🐼 Pandas Concepts

The Basics: Spreadsheets in Python

Think about pandas like working with a spreadsheet:

A DataFrame is the entire spreadsheet with both rows and columns (tables)
A Series is just a single column from that spreadsheet (a list of values with labels)

Working with Columns

Imagine we have the following table of data stored as a DataFrame in Python:

name	age	city
Alice	25	New York
Bob	19	Boston
Charlie	22	Chicago
Claire	18	New York

Getting a Single Column (Series)

“Show me just the ages of all students”:

# This gives you just the 'age' column as a Series
ages = students['age']

Returns: A single column of data (a Series)

age
25
19
22
18

Getting Multiple Columns (DataFrame)

“I don’t care about the city colun, give me a mini-spreadsheet of just names and ages”

# This gives you both 'name' and 'age' columns as a DataFrame
name_and_age = students[['name', 'age']]

Notice the double brackets [[ ]] - they’re important!
Returns: A mini-spreadsheet with the selected columns

name	age
Alice	25
Bob	19
Charlie	22
Claire	18

Working With Rows

Filter Rows by Slicing

You’ll often want to “filter” your dataframe, or create a shorter table with only a certain subset of rows. If you know how your rows are arranged sequentially, you can use a similar “slice” method as you’ve done for lists. If you only want the first two rows of your dataframe you would write:

students[0:2]

This would return:

name	age	city
Alice	25	New York
Bob	19	Boston

Filtering Rows by a Condition

However, slicing is not as common with dataframes because they aren’t always sequential (ie. the order of the rows doesn’t matter). The more common way in which you’ll end up filtering rows in a dataframe is by defining a “conditional”. Let’s say we have our full table of students but want to create a subset of this table of only students over the age of 20. So we’d essentially want Python to ask:

Is Alice’s age > 20? Yes → Keep this row
Is Bob’s age > 20? No → Remove this row
Is Charlie’s age > 20? Yes → Keep this row
Is Claire’s age > 20? No → Remove this row

Here’s the code to apply this filter:

students[students['age'] > 20]

name	age	city
Alice	25	New York
Charlie	22	Chicago

Let’s break our code students[students['age'] > 20] into two parts to make it easier to understand.

Part 1: Build our filter

students['age'] > 20: This part of the code tells Python to check each row in the entire students dataframe and ask “is the value in the age column greater than 20?” You can visualize this process a bit like this:

name	age	city	…	Did it meet our condition?
Alice	25	New York	->	👍
Bob	19	Boston	->	❌
Charlie	22	Chicago	->	👍
Claire	18	New York	->	❌

Pandas generates a Series (like a list) made up of True or False values for every row depending on whether it meets our condition:

0	True
1	False
2	True
3	False

Part 2: Apply the filter to the dataframe

students[...our filter...]: This looks at the entire dataframe, feeds it our Series of True/False values, and uses it to only select rows where the answer to our condition is True.

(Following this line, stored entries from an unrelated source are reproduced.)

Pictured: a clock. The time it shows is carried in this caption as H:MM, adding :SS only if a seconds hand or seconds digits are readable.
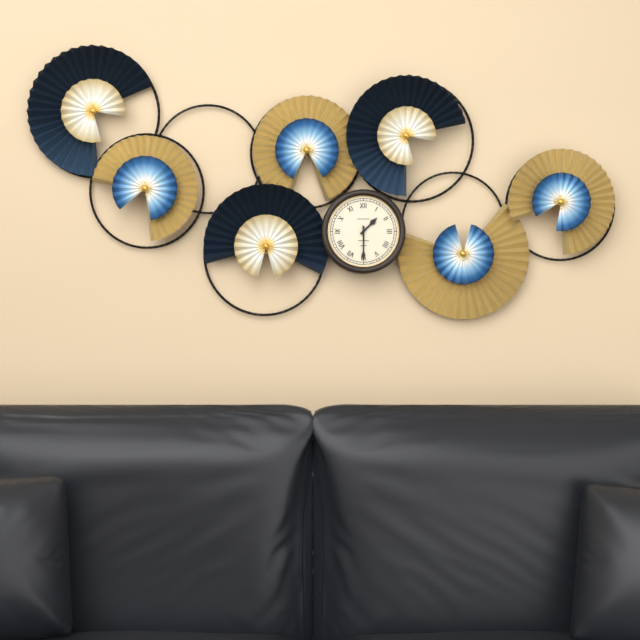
1:30
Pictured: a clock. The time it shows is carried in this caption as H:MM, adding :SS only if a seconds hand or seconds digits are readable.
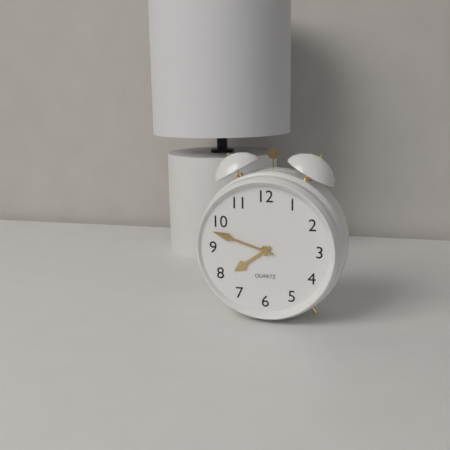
7:48
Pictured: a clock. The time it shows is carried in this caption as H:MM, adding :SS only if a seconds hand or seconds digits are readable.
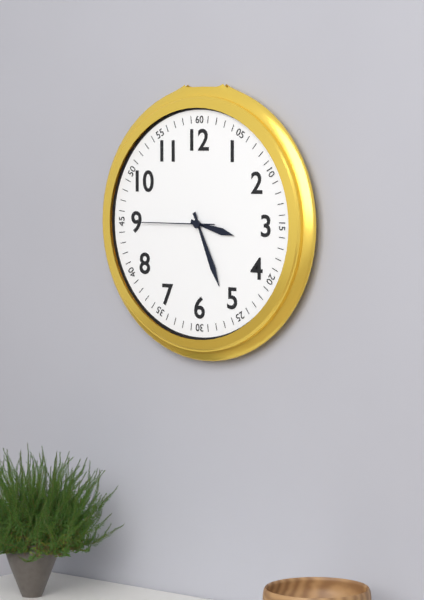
3:26:45
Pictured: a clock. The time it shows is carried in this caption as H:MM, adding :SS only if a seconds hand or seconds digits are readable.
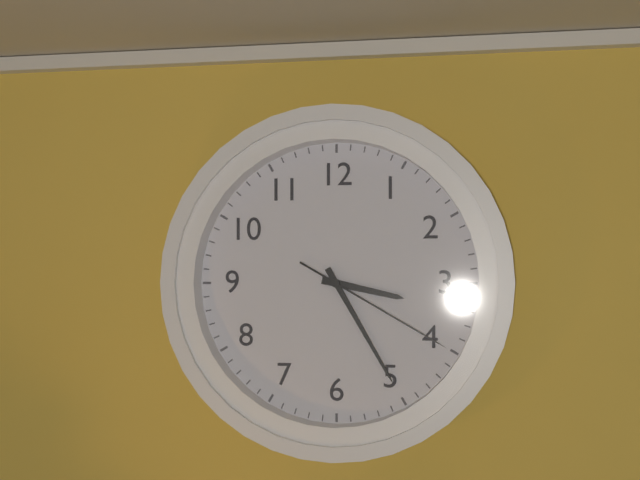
3:25:20
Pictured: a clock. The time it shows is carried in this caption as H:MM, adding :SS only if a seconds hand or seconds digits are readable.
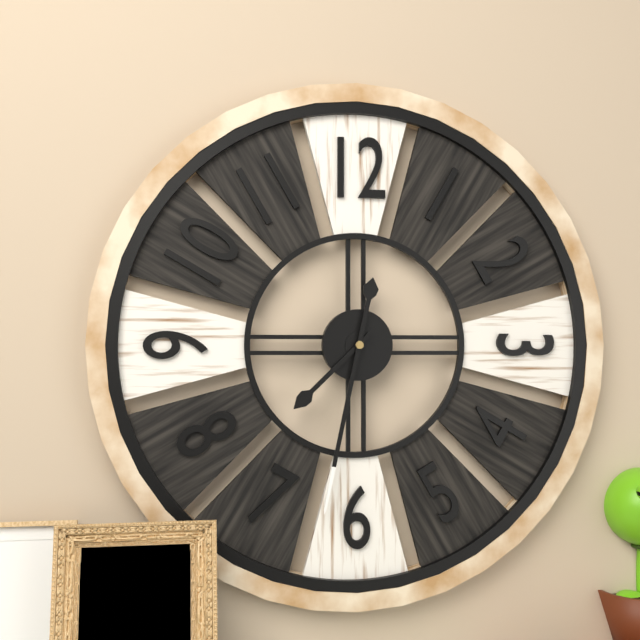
7:32
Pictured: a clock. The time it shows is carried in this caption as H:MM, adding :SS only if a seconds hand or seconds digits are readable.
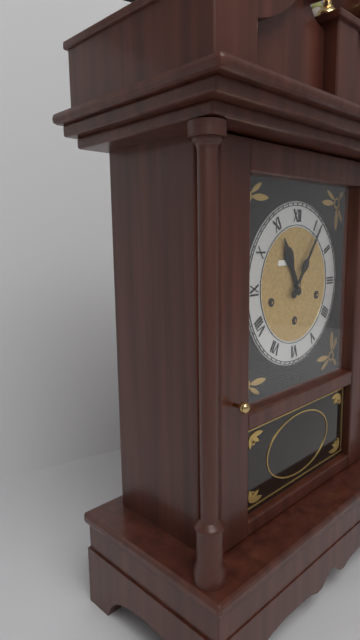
11:06
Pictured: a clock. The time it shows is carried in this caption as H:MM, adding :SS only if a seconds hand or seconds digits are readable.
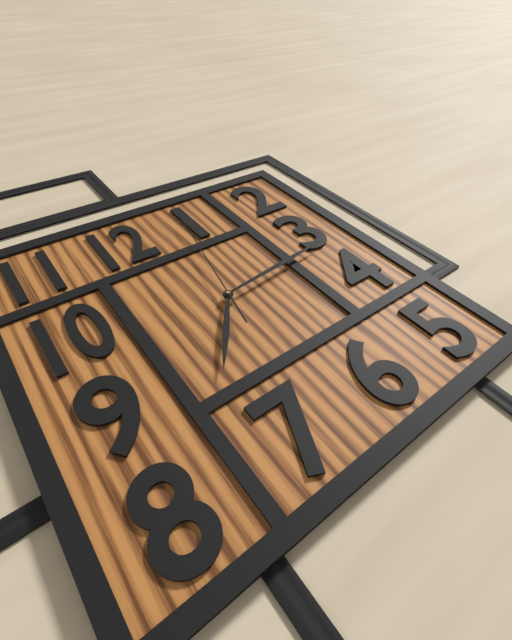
7:14:02
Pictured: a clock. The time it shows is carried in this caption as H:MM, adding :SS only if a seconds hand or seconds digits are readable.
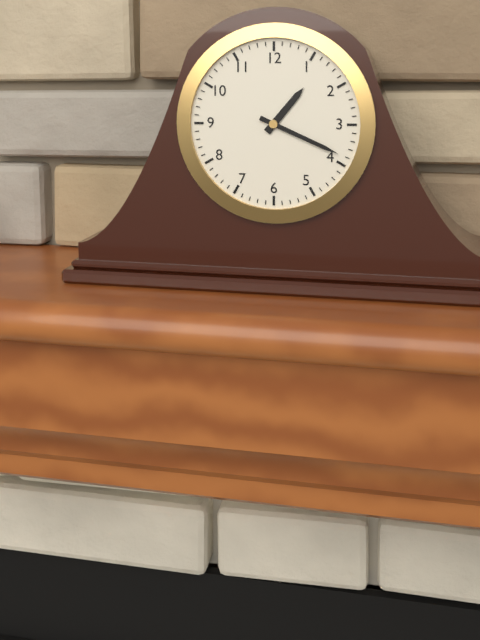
1:19
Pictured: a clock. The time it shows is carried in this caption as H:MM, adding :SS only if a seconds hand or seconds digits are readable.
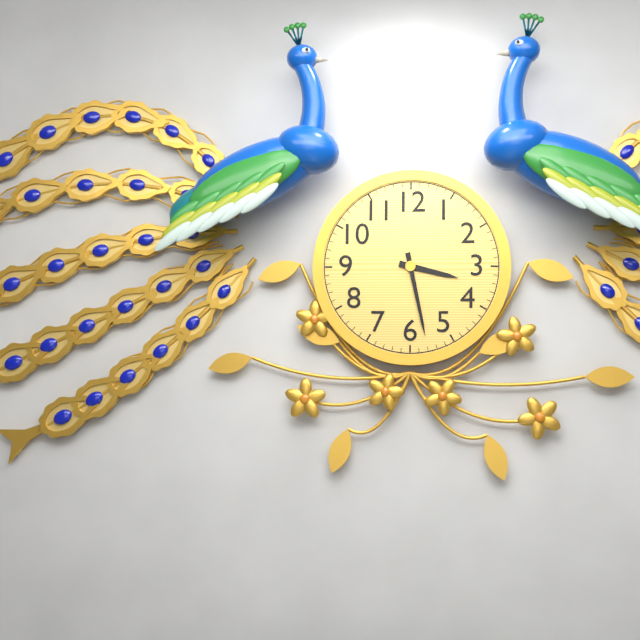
3:28
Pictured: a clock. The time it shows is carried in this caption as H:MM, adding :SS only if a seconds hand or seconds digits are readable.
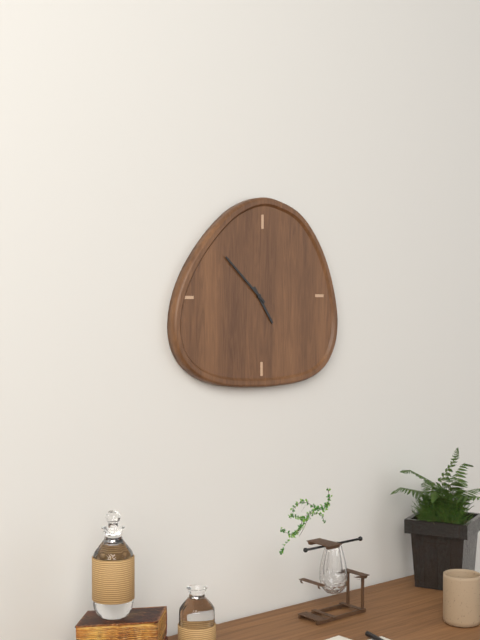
4:52
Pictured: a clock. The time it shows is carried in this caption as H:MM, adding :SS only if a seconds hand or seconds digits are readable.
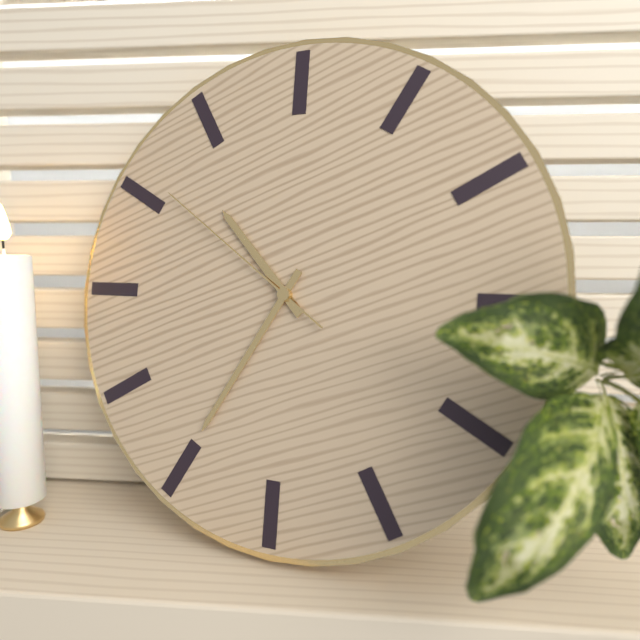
10:35:51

Grouping and Summarizing Data

Grouping data in Pandas divides up the rows in your dataframe and lumps them into separate buckets based on shared characteristics. You can then perform “summarize” features about these groups by performing calculations, observations, etc.

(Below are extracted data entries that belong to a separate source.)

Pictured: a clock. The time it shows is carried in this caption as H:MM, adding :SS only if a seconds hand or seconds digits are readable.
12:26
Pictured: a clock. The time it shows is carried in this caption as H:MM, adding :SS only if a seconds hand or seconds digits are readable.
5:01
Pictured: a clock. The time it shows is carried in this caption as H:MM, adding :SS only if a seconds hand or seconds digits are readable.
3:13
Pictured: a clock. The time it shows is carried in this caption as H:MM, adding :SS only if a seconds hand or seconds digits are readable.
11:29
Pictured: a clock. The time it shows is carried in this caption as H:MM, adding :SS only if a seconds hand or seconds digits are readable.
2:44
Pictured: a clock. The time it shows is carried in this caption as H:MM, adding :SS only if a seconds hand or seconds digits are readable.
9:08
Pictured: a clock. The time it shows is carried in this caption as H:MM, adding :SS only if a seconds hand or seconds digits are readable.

Let’s take the analogy of doing laundry:

Your hamper is filled with a jumbled up pile of different pieces clothing - ex. t-shirts, jeans, sweaters, socks, etc. All of your pieces of clothing have characteristics - color, fabric type, etc.
- This like your starting dataframe, with each row as an individual piece of clothing and each column a characteristic about that piece of clothing.
To do your laundry, you might want to group similar items together based on certain shared characteristics. You have a few options:
- You could sort by color in order to keep your dark-wash jeans from bleeding into your nice white t-shirts. In this case, you’d you put your whites in one pile and your darks in another another pile.
- You could sort by fabric type if you need to usedifferent dryer settings. In this case, you’d put your delicates that need low heat into one pile and your more durable clothes into another pile.
Once your laundry is sorted into groups, you might “summarize” each of your groups by making observations about them:
- “My darks pile is a lot bigger than my whites pile this week”
- “I only have two items in my delicates pile, I guess I could wait to wash them until I have more…”

Grouping Data

The .groupby() function in Pandas is the primary way to take your data and put it into separate buckets to analyze. Let’s take a starting dataframe called students:

row	name	age	city	grade
0	Alice	25	New York	85
1	Bob	19	Boston	72
2	Charlie	22	New York	90
3	Claire	18	Chicago	78
4	Emma	24	New York	88
5	Frank	20	Boston	79

We could group each student according to the city where they are from:

New York group: Alice, Charlie, Emma
Boston group: Bob, Frank
Chicago group: Claire

The code to do this would be:

students.groupby('city')

Pandas is doing several important things behind the scenes with this code:

Identifies all the unique values in the dataframe’s city column (New York, Boston, and Chicago)
Rather than modifying the original dataframe or creating new data, Pandas creates “virtual groups” that point back to the corresponding rows in the students dataframe.
- “New York” group → points back to rows 0, 2, 4 in the original dataframe
- “Boston” group → points back to rows 1, 5 in the original dataframe
- “Chicago” group → points back to row 3 in the original dataframe
Within each group, the original row order is preserved. So in the “New York” group, Alice (row 0) comes before Charlie (row 2) who comes before Emma (row 4), matching their order in the original dataframe.

Summarizing Groups

Once our data is in groups, we usually want to “summarize” or calculate something about each group. This is where aggregation functions come in. They are applied to an entire column and can help us answer questions like:

How many students are from each city?
What’s the average age of students from each city?

Counting

Let’s start with the first question. If we apply .count() to our grouped data, it might seem like we would write the following:

city_groups=students.groupby('city')
city_groups.count()

But this means that you are telling Python to count up all the values (“non-null” values, specifically) for each column in our grouped data, except the grouping column itself (‘city’).

city	name	age	grade
Boston	2	2	2
Chicago	1	1	1
New York	3	3	3

This is why it’s often better to specifically select one column when using .count() after a groupby operation:

city_groups=students.groupby('city')
city_groups['name'].count()

city	count
New York	3
Boston	2
Chicago	1

Average

If we wanted the answer to: what’s the average age of students from each city? We could use .mean() (ie. average) for our age column in our city groups:

city_groups=students.groupby('city')
city_groups['age'].mean()

This would give us the average ages of our students from each city:

city
New York	23.7
Boston	19.5
Chicago	18.0

Applying Functions to Dataframes

Oftentimes you want to take each individual value in a column and do something to it - change its contents, use it to calculate a new value, etc. This is where Pandas’ .apply() comes in. In this case, you define a function then use .apply() to feed every individual value in a column into that function.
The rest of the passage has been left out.